▶ Alıştırmalar
1. Kariyer zirvesi yazısında Emrah Kozan'ın önerdiği kitabın adı ne?
2. Kariyer zirvesi yazısını "O gün o kadar" kısmından başlayıp "kanlı, mükemmel adam." kısmında bitecek şekilde yeniden yazın ve "mutluluğu" yerine "sevinci" koyun.
3. Kariyer zirvesi yazısını kaldığı yerden sürdürün.

▶ Kaynak Metin

-------------------------

9 Kasım 2015 Pazartesi

24/10/2015 I.Makü Kariyer Zirvesi

24.10.2015 yapılan I. Makü Kariyer Zirvesi'nde aldığım notlarımı daha yeni temize geçme
yaşadıklarımı paylaşma fırsatı buldum...
O gün o kadar güzel bir gündü ki içimdeki mutluluğu size anlatamam.
Bu zirveler beni böyle sarhoş ediyor.
Elimden geldiğince gidebildiğim zirvelerde yazıyorum.
O gün ne yaşadığımı buraya dökeceğim açık seçik.

Emrah Kozan ile basladık ilk olarak. Hepimiz az çok tanıyoruz Emrah Hocayı.
Pixel Akademi kurucusu ve bütün makünün aşina olduğu sıcak kanlı, mükemmel adam.
Bize ilk önce önerdiği kitabı size söylemek istiyorum "Dünyayı Değiştiren Beş Denklem" yazarı Michael Guillen. Bu kitabın onda değişik bir bakış acısı yarattığını, bu kitap sayesinde matematik ve fiziği sevdiğini söyledi. Kendisi daha sonra tasarımdan söz etti design process yani tasarım süreci aşamaları...
Kendi zevkinizden ziyade müşteri odaklı ve onun isteklerini göz önüne alarak çalışmamızın daha doğru olacağını bildirdi .Benim nacizane düşüncemdir bu -tasarım her yerde her konuda ve herşeyde var-. Dediği cümle şu "Tasarımın egosu olmaz o zaman sadece kendisinin beğendiği işten ibaret olur"
grafik tasarım, web tasarımı ve kurgu-animasyonda kullanılan programlardan ve Adobe'nin planladığı yeniliklerden ve değişiklerden bahsetti. Sonra araya bir isim sıkıştırdı. "Emrah Yücel" kim peki biliyor musunuz?

-------------------------

▶ Alıntılanan Veriler
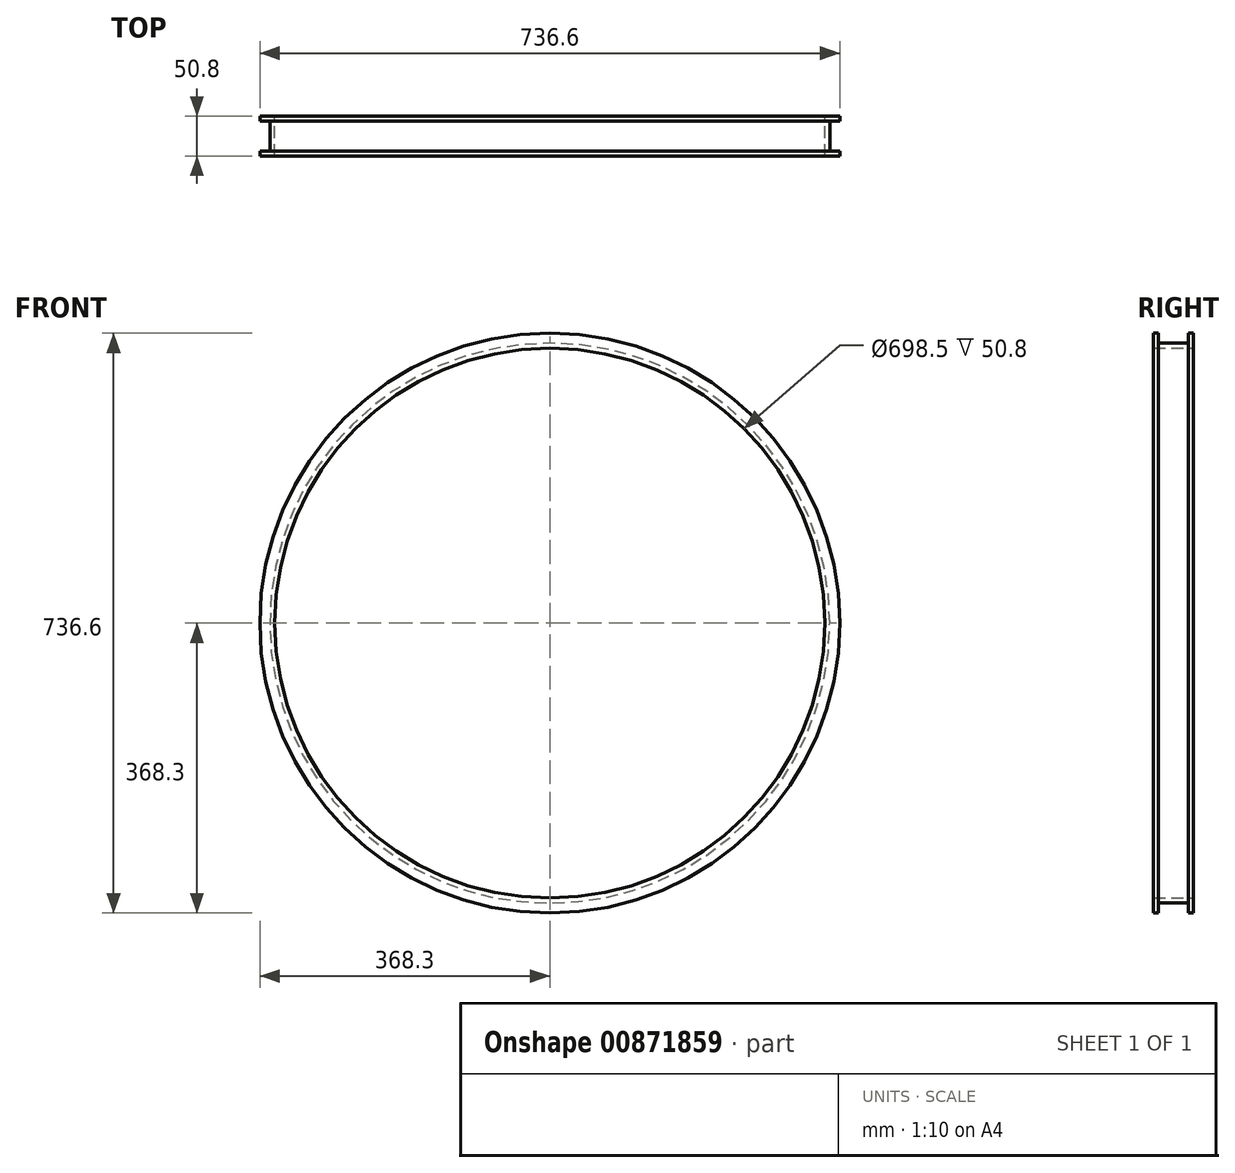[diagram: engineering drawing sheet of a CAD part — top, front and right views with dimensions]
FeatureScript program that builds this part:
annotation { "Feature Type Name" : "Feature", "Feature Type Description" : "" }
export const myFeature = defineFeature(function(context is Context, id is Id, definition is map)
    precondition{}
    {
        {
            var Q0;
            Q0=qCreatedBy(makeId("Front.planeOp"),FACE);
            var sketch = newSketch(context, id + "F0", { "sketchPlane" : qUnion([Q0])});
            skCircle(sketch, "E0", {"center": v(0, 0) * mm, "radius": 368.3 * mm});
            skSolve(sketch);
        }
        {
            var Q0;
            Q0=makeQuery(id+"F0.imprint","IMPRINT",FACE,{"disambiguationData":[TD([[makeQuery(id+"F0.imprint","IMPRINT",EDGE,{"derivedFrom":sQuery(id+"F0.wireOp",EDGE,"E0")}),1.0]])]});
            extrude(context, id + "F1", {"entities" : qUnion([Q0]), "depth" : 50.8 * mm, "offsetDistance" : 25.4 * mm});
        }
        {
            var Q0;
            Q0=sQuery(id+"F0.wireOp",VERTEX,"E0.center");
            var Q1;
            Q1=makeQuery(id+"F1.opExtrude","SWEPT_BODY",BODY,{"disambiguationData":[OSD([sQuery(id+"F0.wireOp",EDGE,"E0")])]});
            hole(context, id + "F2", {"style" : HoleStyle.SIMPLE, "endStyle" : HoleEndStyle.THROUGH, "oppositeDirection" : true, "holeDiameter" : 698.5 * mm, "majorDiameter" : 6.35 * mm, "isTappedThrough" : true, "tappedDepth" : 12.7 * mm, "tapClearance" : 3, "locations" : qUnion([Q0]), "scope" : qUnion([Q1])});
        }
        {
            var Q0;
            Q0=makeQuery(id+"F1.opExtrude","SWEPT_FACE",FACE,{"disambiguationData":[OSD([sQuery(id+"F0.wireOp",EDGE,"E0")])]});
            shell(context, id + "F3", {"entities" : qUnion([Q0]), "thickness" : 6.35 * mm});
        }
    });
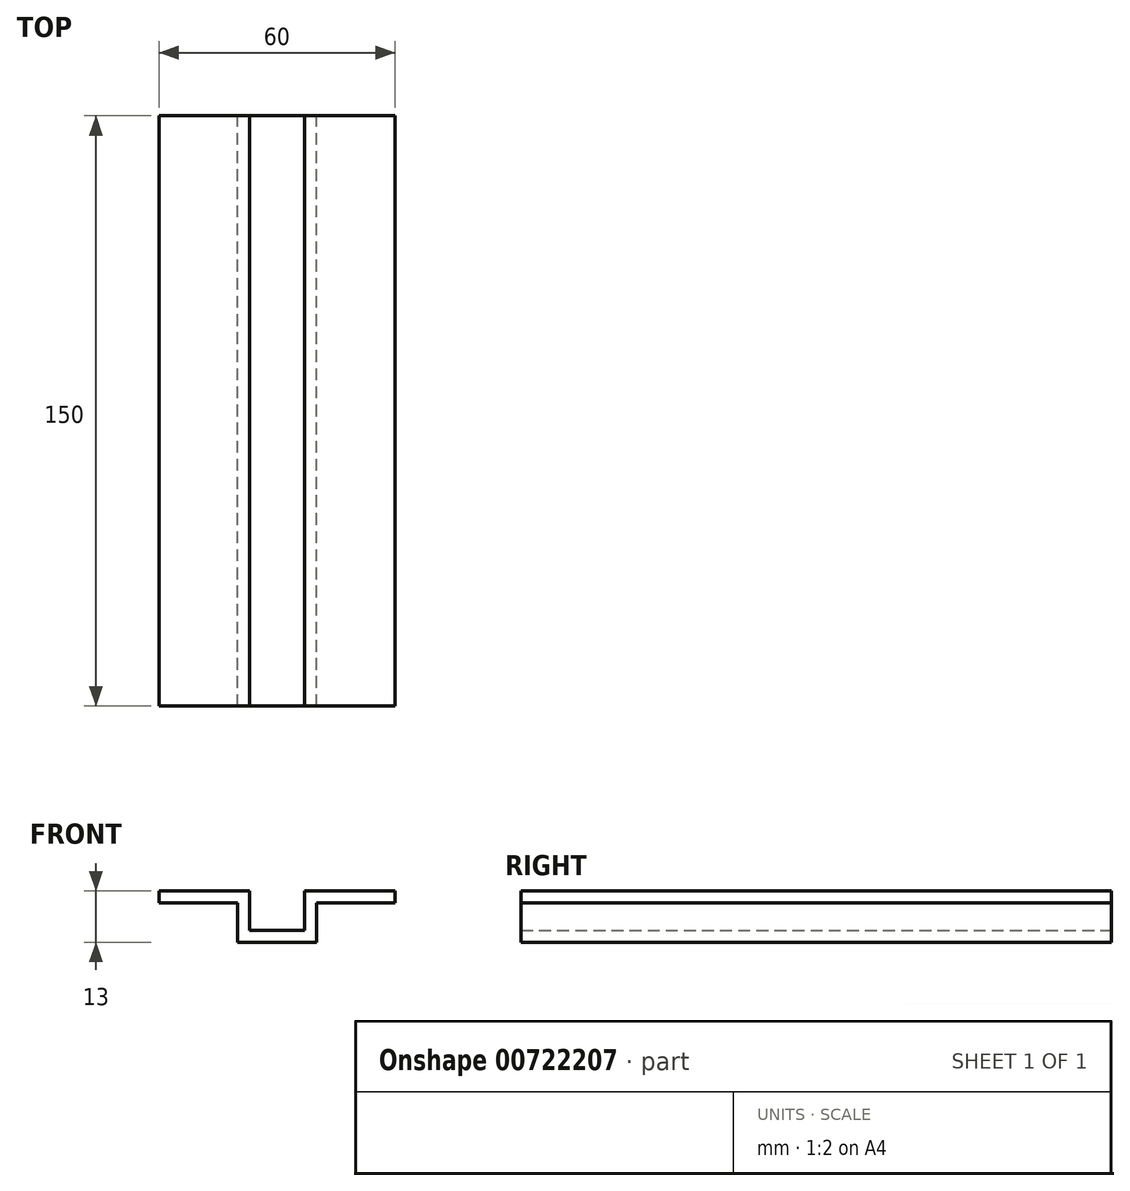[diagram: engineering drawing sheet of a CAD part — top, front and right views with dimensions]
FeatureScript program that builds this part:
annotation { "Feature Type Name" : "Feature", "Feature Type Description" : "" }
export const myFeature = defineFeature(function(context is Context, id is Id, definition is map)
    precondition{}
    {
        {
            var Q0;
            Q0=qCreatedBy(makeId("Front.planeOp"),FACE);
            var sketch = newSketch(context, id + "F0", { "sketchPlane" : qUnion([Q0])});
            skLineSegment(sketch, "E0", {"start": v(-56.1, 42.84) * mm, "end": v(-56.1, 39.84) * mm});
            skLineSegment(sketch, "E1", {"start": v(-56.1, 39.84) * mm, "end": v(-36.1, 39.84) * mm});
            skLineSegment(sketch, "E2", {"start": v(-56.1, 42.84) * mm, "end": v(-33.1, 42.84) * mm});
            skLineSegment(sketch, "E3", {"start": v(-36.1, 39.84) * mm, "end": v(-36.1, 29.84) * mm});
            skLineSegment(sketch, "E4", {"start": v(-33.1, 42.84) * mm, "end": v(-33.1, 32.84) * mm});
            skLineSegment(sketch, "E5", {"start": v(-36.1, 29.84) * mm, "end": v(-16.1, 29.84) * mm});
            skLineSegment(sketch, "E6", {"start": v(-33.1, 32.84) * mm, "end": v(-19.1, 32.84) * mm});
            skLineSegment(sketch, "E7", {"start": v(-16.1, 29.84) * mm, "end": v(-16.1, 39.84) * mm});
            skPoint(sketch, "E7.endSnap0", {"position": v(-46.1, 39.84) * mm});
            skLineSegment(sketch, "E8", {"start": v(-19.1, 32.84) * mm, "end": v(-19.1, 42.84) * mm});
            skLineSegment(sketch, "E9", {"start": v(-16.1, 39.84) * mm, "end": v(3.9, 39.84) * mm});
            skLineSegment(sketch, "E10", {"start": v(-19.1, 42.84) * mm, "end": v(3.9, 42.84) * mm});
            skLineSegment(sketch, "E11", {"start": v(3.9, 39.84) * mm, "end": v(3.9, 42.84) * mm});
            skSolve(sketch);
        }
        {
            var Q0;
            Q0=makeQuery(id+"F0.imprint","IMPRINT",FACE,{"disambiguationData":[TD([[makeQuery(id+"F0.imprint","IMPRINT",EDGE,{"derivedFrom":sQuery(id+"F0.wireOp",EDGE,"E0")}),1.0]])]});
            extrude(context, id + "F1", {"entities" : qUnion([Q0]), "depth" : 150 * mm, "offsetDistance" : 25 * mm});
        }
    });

-------------------------

▶ Verilen Cevaplar
1. Dünyayı Değiştiren Beş Denklem

2.
O gün o kadar güzel bir gündü ki içimdeki sevinci size anlatamam.
Bu zirveler beni böyle sarhoş ediyor.
Elimden geldiğince gidebildiğim zirvelerde yazıyorum.
O gün ne yaşadığımı buraya dökeceğim açık seçik.

Emrah Kozan ile basladık ilk olarak. Hepimiz az çok tanıyoruz Emrah Hocayı.
Pixel Akademi kurucusu ve bütün makünün aşina olduğu sıcak kanlı, mükemmel adam.

3.
Size onun için dünyanın en iyi afiş tasarımcısı diyebiliriz. Hemde bir Türk...
Biliyorsunuz ki az çok hepimizin kara kalem veya benzeri çizim boyama çalışmaları olmuştur.
bunları istersek "www.behance.net" sitesine yükleyip belki freelance tarzında ufak işler çalışmalar elde edebiliriz. Telif hakkı konusunda gayet hassas bir site olduğunu öğrendik. Yani gönül rahatlığı ile kullanabilirsiniz.
Özgür, çalışanı ciddiye ve dikkate alan -dijital tasarım alanları- olduğunu da belirtti ve zaman içersinde Türkiye'nin de yavaşta olsa esnek çalışmaya ayak uydurduğunu belirtti.

Ve bende tam saat 10.40 da "Tasarım, hayallerin parmak uçlarından dünyaya dökülmesidir " dedim, geçtim.

Ardından Raifhan Aydın çıktı sahneye. Kendisi Pixel Akademi Kurucu Ortağı. Oda Emrah Hocanın aksine Yazılım kısmına değindi. Arkadaşımla benim dikkatimi çeken ilk özelliği mizah anlayışı idi. Çok konuşuyor, seri konuşuyor ama sıkılmıyorsunuz kendisinden.
Geçmişte katıldığı zirvelerden ve sempozyumlardan çıkardığı ilk yararın bilgi paylaşımı olduğunu ve esprili bir dille konuşmacılardan ziyade katılımcılarla bilgi paylaşımı içersinde olmuş olduğunu söyledi batak olsun, kaç el aldığı olsun, nerden geldiği olsun, tuttuğu takım olsun bilgi paylaşımının dibi yani :) Yazılımın evrensel olduğunu hatta günümüz, gelecek, her şey olduğunu, yazılımın her sektörde bulunduğunu ve yazılımcıların aslında pekte asosyal olmadıklarını kendisinden bir kez daha öğrenmiş olduk.
"Herkes yazılımcı olacak potansiyele sahip mesleği ve yaşı önemli değil" diyor kendisi. Doktor, mühendis hatta emekli öğrencileri varmış.
Yazılımın kullanıldığı platformlardan, çalışma düzeninden ve yazılımcıların elde ettiği ünvanlardan da ayrıca bahsetti.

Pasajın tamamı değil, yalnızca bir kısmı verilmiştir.